Pyke kicked open the door and allowed Nash to hurry past him. ‘Is that a threat?’

‘Call it what you like, Pyke.’

The crowd of onlookers had cleared a narrow path for them but their glares hadn’t softened.

‘You’ll have the rest of the money by nightfall.’

Gold looked down at his slain friend and muttered, ‘I wouldn’t like to be the cully who has to bring it.’

‘In that case I’ll do it.’

‘You’re braver than you look,’ Gold said. ‘Or more stupid.’

In the taproom of the Barley Mow on Upper Thames Street, Nash drank gin from the bottle, his Adam’s apple bobbing up and down in his throat until he had to pause for breath. ‘I killed a man,’ he muttered, visibly trying to work out whether he abhorred the notion or felt some kind of pride at his actions.

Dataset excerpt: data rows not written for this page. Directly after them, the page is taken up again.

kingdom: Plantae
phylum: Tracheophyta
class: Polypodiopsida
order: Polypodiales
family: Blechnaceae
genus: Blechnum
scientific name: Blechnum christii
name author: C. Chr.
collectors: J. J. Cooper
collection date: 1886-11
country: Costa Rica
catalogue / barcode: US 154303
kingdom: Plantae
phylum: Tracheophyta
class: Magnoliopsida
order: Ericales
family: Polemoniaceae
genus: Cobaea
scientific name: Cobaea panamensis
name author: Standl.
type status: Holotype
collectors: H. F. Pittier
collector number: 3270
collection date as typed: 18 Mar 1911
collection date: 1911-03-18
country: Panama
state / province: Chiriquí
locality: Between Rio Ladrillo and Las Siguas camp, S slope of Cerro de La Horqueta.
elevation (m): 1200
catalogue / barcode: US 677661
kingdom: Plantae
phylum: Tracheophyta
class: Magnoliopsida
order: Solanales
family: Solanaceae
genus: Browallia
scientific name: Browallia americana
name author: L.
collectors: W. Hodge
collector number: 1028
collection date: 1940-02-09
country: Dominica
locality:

With his dark blue swallow-tailed coat, checked trousers, crimped shirt, top hat and leather gloves, Jem Nash looked more like a dandy than the banking clerk — and more recently minor partner — that he was. Notwithstanding the fripperies of his outfit, people often commented that Nash and Pyke might have been brothers. Though Nash was a few inches shorter than Pyke and without his broad shoulders, they both had the same coarse black hair with trimmed mutton-chop sideburns and similar dark, olive-coloured skin. Pyke’s waist had spread a little in recent years and the privileges of wealth had softened him to a degree, but he could still take the younger man in a fight, and when they stood next to each other in a public place, it was Pyke who turned the heads of the female passers-by. But Nash was not without his own attributes. In the short space of time he had worked at the bank, he had proven himself as one of the most ruthless operators Pyke had ever seen. Nash could foreclose on another man’s livelihood without a thimbleful of sentimentality.